:: Problems and tasks ::
a) According to the thread on HPCC results, why did Myricom stop publishing the raw benchmark data?
b) Write the next part of the thread on HPCC results, picking up right after its final sentence.

:: Reading passage ::
==============================
[Beowulf] New HPCC results, and an MX question

Tue Jul 19 19:12:22 PDT 2005

Greg Lindahl wrote:
> interconnects, you'll note that many of them get a much worse random
> ring latency than ordinary ping-pong.

Nope. It's worse because:
* they use much larger clusters: when the size of the cluster increases, 
the number of hops increases, thus the worst case latency increases. 16 
nodes is a tiny cluster with just one hop worst case.
* they use older hardware: 2.6 GHz Opterons are not very old.
* they use older drivers: because customers have other things to do that 
running benchmark on carefuly crafted environment with carefuly 
optimized driver/lib.

> Second, I have a question about Myrinet MX performance. Myricom has
> better things to do than answer my performance queries (no surprise,

No. Myricom answered your query, not the way you wanted but we replied 
to you (same day).

> every company prefers to answer customer queries first).  With GM,
> Myricom published the raw output from the Pallas benchmark, and that
> was very useful for doing comparisons. With MX, Myricom hasn't

That was very useful for competitors to publish bogus data comparaison 
on differents configuration (different hardware, different software). 
That's why we stopped to publish the raw data.

By the way, could you point me to the raw performance data on the 
pathscale web pages ?
==============================
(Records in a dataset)

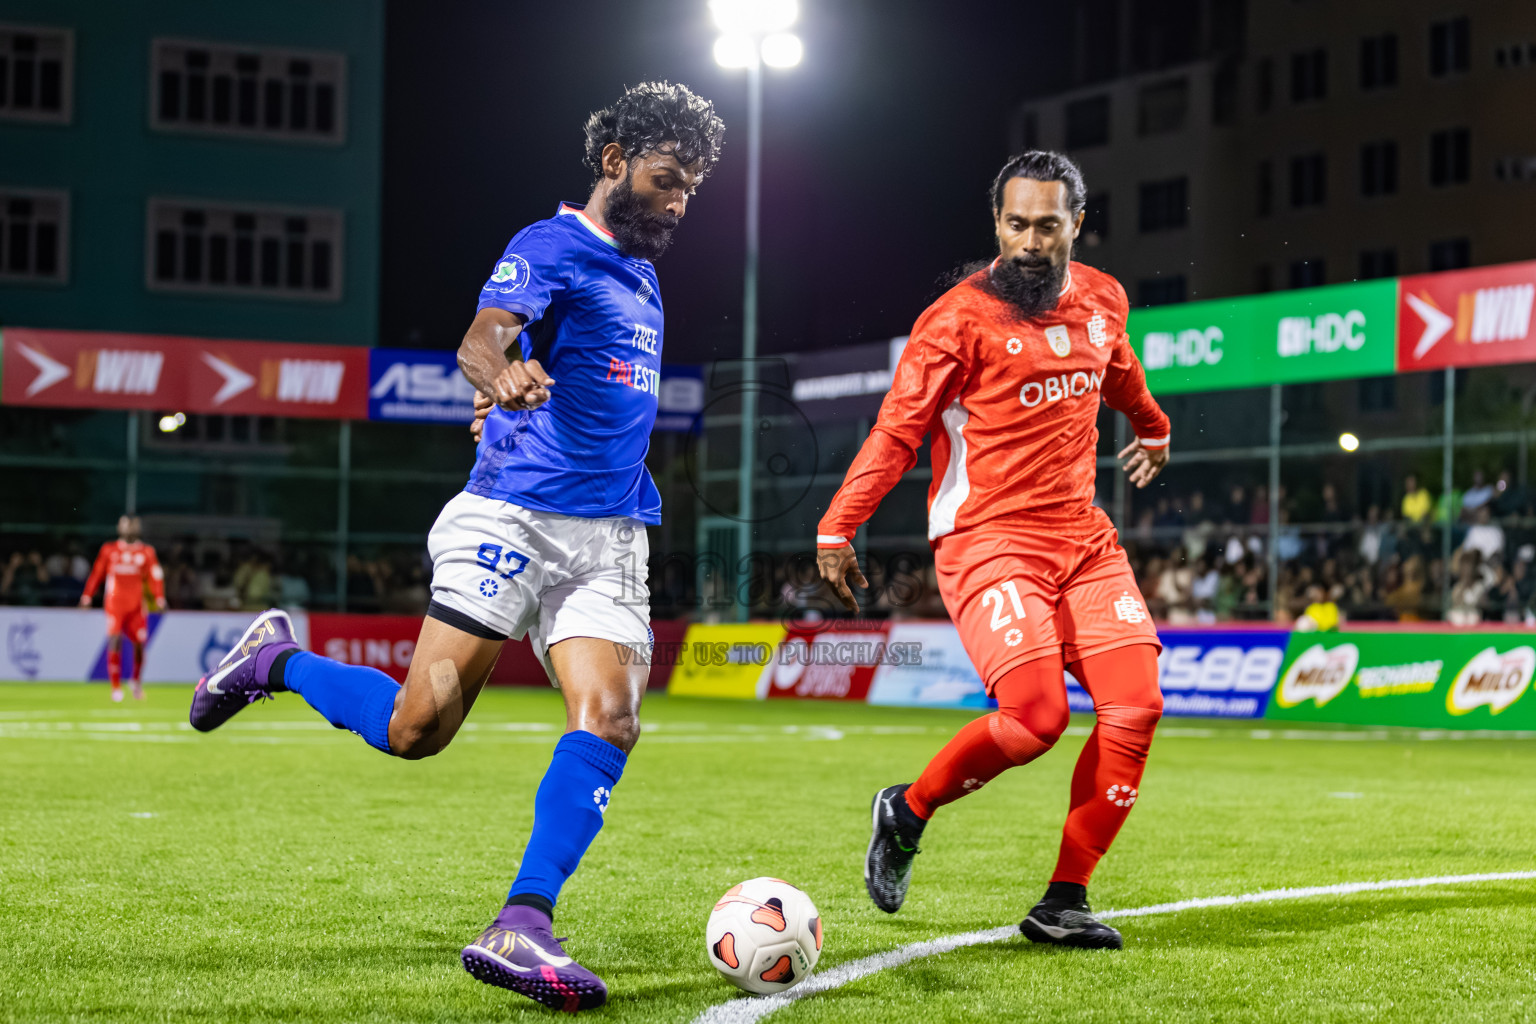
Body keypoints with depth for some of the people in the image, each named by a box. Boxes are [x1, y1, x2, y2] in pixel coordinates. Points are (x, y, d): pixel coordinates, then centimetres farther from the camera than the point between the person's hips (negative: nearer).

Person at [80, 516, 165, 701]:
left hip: (137, 606, 1)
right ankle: (116, 687, -6)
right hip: (115, 604, -1)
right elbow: (97, 573, 10)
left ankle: (137, 681, 24)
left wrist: (159, 599, -6)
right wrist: (87, 596, 7)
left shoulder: (146, 552, 7)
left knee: (139, 644, -2)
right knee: (115, 641, -12)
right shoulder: (109, 550, 6)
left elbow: (155, 577, 5)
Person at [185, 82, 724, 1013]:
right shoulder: (552, 247, -4)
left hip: (609, 541, 7)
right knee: (418, 726, -11)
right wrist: (502, 371, -45)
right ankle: (275, 660, 18)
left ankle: (520, 930, -22)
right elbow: (481, 340, -24)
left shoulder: (640, 274, 22)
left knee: (610, 720, -16)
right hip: (513, 516, -7)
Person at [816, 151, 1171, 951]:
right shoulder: (960, 318, -10)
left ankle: (1064, 903, 2)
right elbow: (897, 430, -11)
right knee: (1036, 714, -22)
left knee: (1136, 706, -7)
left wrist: (1152, 428, 51)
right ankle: (908, 811, 6)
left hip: (1083, 537, 7)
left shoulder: (1102, 299, 9)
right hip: (988, 539, -6)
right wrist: (837, 528, -19)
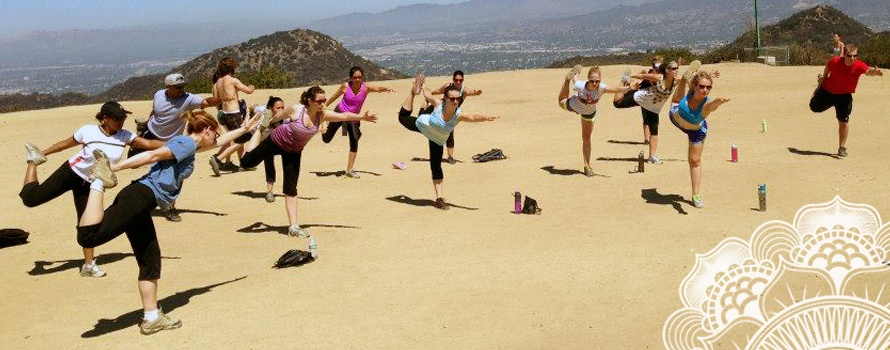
==============================
:: Results of the exercise ::
a) Competitors used it to publish bogus comparisons between different configurations, with different hardware and different software.

b)
> published the raw data, but they did publish graphs. The claimed
> 0-byte latency is 2.6 usec, with no explanation of what benchmark was
> used. The graph at:

 From the page: "Performance data is presented for the Pallas MPI 
Benchmark Suite, Version 2.2". It's in bold, but maybe we should write 
in red, blinking...

> MB/s. That corresponds to a 3.1 to 3.4 usec 0-byte bandwidth. The
> bandwidth for 64 bytes and 128 bytes seem to support this number, too.
> 
> So, the question is, am I full of it? Wait, don't answer that! The

Full of what ? I can think about a few things...

Anyway, the cluster I ran Pallas on had a 0-byte MPI latency of 2.9 us. 
Why ? Because it's a production cluster, deployed over a year ago, with 
1.4 GHz Opteron CPUs (compare that with your 2.6 GHz).

> question is, can someone using MX please run Pallas pingpong and
> publish the raw chart?

And please don't forget to turn write combining (WC) on.

Patrick
-- 

Patrick Geoffray
Myricom, Inc.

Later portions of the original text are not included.